Informant: Their cure back then for things were like, if you had a high fever… I would get onions, and she’d [informant’s mother] put onions on my wrists and the bottom of my feet and wrap a white cloth around them. T – because the onion would draw out the fever.
Interviewer: That was the belief?
Interviewer: But it – it worked? Would you try that again today?
Informant: No because it never ended up working.
Informant: I had to go to the doctor anyway and get a penicillin shot. But no I had to lay there for a week with onions until they found out the fever wouldn’t break so she would call the doctor and I’d go get a penicillin shot and then I’d feel better.
Interviewer: So how long would you go between changing the onions?
Informant: (laughs) Oh you get em changed every day. You get new onions.
Interviewer: Why do you think that was a thing?
Informant: Because they just had a belief that the onion, you know – you know how onions are stingent? And stuff like that? That that would pull – I don’t know why it had to be on your wrists and the bottoms of your feet. I was just a kid, don’t ask me! I just did what I was told! (laughs)
Interviewer: (laughs) True, true.
Background: My informant was born and raised in southern Illinois to very strict Catholic parents. She has strong Irish and Italian heritage. She grew up quite poor, as a family of farm workers with many siblings.
Context: The informant is my grandmother, and has always had a proclivity for telling stories, jokes, and wives tales. This piece was selected out of many from a recording of a long night of telling stories in a comfortable environment.

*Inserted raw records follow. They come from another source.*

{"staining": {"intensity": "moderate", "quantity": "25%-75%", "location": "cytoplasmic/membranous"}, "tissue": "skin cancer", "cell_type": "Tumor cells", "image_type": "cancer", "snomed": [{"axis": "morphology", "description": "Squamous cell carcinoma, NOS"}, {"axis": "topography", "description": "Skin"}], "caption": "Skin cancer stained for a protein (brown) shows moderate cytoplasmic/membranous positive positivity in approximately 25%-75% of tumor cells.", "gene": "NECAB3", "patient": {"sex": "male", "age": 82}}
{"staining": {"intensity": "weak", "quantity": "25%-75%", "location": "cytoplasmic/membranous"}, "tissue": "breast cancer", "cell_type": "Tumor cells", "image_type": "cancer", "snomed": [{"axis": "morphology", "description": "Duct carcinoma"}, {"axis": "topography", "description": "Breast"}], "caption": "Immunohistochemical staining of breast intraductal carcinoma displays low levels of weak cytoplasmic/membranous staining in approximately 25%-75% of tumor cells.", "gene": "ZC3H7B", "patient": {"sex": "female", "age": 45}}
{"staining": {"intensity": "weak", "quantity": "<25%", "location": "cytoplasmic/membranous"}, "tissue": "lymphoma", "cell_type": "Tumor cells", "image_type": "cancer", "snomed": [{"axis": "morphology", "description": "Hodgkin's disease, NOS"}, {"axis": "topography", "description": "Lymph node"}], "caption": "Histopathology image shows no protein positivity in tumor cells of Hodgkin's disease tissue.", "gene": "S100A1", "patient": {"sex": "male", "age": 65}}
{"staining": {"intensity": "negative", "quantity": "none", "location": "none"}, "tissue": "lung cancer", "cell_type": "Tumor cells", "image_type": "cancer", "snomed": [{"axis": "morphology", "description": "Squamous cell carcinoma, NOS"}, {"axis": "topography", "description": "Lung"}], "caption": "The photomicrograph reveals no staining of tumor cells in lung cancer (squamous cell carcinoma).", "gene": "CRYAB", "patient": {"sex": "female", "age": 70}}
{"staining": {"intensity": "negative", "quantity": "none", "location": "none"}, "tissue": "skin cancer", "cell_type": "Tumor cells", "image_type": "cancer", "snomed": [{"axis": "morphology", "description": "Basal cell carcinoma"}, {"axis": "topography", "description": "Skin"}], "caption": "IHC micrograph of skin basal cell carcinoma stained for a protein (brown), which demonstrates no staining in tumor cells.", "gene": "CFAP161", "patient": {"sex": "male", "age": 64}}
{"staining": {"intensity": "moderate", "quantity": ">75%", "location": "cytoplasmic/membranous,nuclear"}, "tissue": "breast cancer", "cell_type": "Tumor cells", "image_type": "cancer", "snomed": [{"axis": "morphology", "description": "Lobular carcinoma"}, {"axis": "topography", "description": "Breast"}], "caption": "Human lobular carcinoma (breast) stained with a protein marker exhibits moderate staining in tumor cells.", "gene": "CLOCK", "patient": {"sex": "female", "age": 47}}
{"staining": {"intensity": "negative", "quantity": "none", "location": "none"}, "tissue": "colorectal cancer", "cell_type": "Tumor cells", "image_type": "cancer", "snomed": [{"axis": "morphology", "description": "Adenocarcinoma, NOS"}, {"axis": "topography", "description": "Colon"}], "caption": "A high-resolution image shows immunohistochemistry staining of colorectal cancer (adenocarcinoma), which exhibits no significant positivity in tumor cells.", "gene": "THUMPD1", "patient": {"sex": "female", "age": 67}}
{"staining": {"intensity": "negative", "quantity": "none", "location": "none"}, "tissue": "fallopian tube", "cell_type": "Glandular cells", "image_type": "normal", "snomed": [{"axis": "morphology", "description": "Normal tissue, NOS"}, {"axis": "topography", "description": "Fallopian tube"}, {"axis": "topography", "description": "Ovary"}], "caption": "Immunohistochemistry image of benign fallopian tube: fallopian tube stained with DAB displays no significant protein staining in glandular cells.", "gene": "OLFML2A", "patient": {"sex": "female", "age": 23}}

Thoughts: Though it apparently was not an effective folk belief, this folk remedy for fevers is quite interesting. It was repeatedly ineffective but the informant’s mother continued to try it, possibly to avoid the costs of medicine even if it meant wasting onions. Given that they were poor, I find that to be a very likely reason, along with the possibility that the informant’s mother was just stubborn – or that her ability to believe in things was strong as is reflected in her devout religiousness. The informant said onions are “stingent” which is not a word but which I believe means to have a strong odor. It is possible that the informant said stringent meaning strict, but that wouldn’t make much sense.